#### Work task:
Would you print all of the records below exactly, without skipping any?

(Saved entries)
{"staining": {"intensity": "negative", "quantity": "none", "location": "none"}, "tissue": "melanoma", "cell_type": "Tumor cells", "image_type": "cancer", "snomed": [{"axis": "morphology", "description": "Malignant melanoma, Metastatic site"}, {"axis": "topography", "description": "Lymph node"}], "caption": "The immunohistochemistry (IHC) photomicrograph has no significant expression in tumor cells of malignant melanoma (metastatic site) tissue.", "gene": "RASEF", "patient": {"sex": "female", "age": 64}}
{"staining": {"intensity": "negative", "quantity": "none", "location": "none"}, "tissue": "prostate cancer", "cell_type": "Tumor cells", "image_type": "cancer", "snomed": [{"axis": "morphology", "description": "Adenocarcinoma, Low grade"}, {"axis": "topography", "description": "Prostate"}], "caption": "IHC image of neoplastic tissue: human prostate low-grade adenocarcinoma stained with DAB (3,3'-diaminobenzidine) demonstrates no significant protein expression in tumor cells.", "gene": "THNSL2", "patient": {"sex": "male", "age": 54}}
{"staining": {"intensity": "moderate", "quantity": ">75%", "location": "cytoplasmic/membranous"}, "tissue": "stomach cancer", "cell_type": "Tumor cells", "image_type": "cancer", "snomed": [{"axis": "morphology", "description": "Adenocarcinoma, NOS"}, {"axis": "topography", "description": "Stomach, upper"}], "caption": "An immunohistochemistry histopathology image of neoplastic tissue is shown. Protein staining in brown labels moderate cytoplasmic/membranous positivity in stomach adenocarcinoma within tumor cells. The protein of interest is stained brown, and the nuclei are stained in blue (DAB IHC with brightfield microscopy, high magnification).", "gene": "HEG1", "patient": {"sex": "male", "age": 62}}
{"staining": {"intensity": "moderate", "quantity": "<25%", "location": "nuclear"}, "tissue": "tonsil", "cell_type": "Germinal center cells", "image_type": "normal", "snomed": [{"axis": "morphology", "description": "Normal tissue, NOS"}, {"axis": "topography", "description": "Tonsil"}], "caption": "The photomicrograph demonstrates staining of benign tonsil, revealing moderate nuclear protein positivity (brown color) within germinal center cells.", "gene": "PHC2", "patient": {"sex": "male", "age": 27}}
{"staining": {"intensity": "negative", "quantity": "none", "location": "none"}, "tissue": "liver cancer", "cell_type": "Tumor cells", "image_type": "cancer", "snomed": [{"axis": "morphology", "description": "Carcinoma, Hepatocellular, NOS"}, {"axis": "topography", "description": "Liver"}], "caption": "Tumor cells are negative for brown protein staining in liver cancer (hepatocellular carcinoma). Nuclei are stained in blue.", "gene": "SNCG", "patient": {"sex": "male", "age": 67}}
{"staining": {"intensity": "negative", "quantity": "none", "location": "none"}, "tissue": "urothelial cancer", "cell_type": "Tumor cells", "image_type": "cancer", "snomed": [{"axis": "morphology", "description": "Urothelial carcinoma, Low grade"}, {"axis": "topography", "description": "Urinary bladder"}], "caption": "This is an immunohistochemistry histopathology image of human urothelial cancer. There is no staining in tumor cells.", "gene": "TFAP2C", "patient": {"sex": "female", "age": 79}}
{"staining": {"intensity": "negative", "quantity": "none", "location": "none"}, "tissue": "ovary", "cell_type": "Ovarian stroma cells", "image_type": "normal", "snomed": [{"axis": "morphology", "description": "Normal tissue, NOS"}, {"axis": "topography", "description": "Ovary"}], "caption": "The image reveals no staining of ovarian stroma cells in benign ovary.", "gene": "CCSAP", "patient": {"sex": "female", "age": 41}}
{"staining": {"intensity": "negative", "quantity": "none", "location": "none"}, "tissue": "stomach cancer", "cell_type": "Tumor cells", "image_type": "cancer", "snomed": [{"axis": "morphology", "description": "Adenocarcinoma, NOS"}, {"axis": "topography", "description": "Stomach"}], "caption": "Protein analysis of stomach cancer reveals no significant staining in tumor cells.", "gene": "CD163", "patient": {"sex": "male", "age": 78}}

#### Written response:
{"staining": {"intensity": "negative", "quantity": "none", "location": "none"}, "tissue": "melanoma", "cell_type": "Tumor cells", "image_type": "cancer", "snomed": [{"axis": "morphology", "description": "Malignant melanoma, Metastatic site"}, {"axis": "topography", "description": "Lymph node"}], "caption": "The immunohistochemistry (IHC) photomicrograph has no significant expression in tumor cells of malignant melanoma (metastatic site) tissue.", "gene": "RASEF", "patient": {"sex": "female", "age": 64}}
{"staining": {"intensity": "negative", "quantity": "none", "location": "none"}, "tissue": "prostate cancer", "cell_type": "Tumor cells", "image_type": "cancer", "snomed": [{"axis": "morphology", "description": "Adenocarcinoma, Low grade"}, {"axis": "topography", "description": "Prostate"}], "caption": "IHC image of neoplastic tissue: human prostate low-grade adenocarcinoma stained with DAB (3,3'-diaminobenzidine) demonstrates no significant protein expression in tumor cells.", "gene": "THNSL2", "patient": {"sex": "male", "age": 54}}
{"staining": {"intensity": "moderate", "quantity": ">75%", "location": "cytoplasmic/membranous"}, "tissue": "stomach cancer", "cell_type": "Tumor cells", "image_type": "cancer", "snomed": [{"axis": "morphology", "description": "Adenocarcinoma, NOS"}, {"axis": "topography", "description": "Stomach, upper"}], "caption": "An immunohistochemistry histopathology image of neoplastic tissue is shown. Protein staining in brown labels moderate cytoplasmic/membranous positivity in stomach adenocarcinoma within tumor cells. The protein of interest is stained brown, and the nuclei are stained in blue (DAB IHC with brightfield microscopy, high magnification).", "gene": "HEG1", "patient": {"sex": "male", "age": 62}}
{"staining": {"intensity": "moderate", "quantity": "<25%", "location": "nuclear"}, "tissue": "tonsil", "cell_type": "Germinal center cells", "image_type": "normal", "snomed": [{"axis": "morphology", "description": "Normal tissue, NOS"}, {"axis": "topography", "description": "Tonsil"}], "caption": "The photomicrograph demonstrates staining of benign tonsil, revealing moderate nuclear protein positivity (brown color) within germinal center cells.", "gene": "PHC2", "patient": {"sex": "male", "age": 27}}
{"staining": {"intensity": "negative", "quantity": "none", "location": "none"}, "tissue": "liver cancer", "cell_type": "Tumor cells", "image_type": "cancer", "snomed": [{"axis": "morphology", "description": "Carcinoma, Hepatocellular, NOS"}, {"axis": "topography", "description": "Liver"}], "caption": "Tumor cells are negative for brown protein staining in liver cancer (hepatocellular carcinoma). Nuclei are stained in blue.", "gene": "SNCG", "patient": {"sex": "male", "age": 67}}
{"staining": {"intensity": "negative", "quantity": "none", "location": "none"}, "tissue": "urothelial cancer", "cell_type": "Tumor cells", "image_type": "cancer", "snomed": [{"axis": "morphology", "description": "Urothelial carcinoma, Low grade"}, {"axis": "topography", "description": "Urinary bladder"}], "caption": "This is an immunohistochemistry histopathology image of human urothelial cancer. There is no staining in tumor cells.", "gene": "TFAP2C", "patient": {"sex": "female", "age": 79}}
{"staining": {"intensity": "negative", "quantity": "none", "location": "none"}, "tissue": "ovary", "cell_type": "Ovarian stroma cells", "image_type": "normal", "snomed": [{"axis": "morphology", "description": "Normal tissue, NOS"}, {"axis": "topography", "description": "Ovary"}], "caption": "The image reveals no staining of ovarian stroma cells in benign ovary.", "gene": "CCSAP", "patient": {"sex": "female", "age": 41}}
{"staining": {"intensity": "negative", "quantity": "none", "location": "none"}, "tissue": "stomach cancer", "cell_type": "Tumor cells", "image_type": "cancer", "snomed": [{"axis": "morphology", "description": "Adenocarcinoma, NOS"}, {"axis": "topography", "description": "Stomach"}], "caption": "Protein analysis of stomach cancer reveals no significant staining in tumor cells.", "gene": "CD163", "patient": {"sex": "male", "age": 78}}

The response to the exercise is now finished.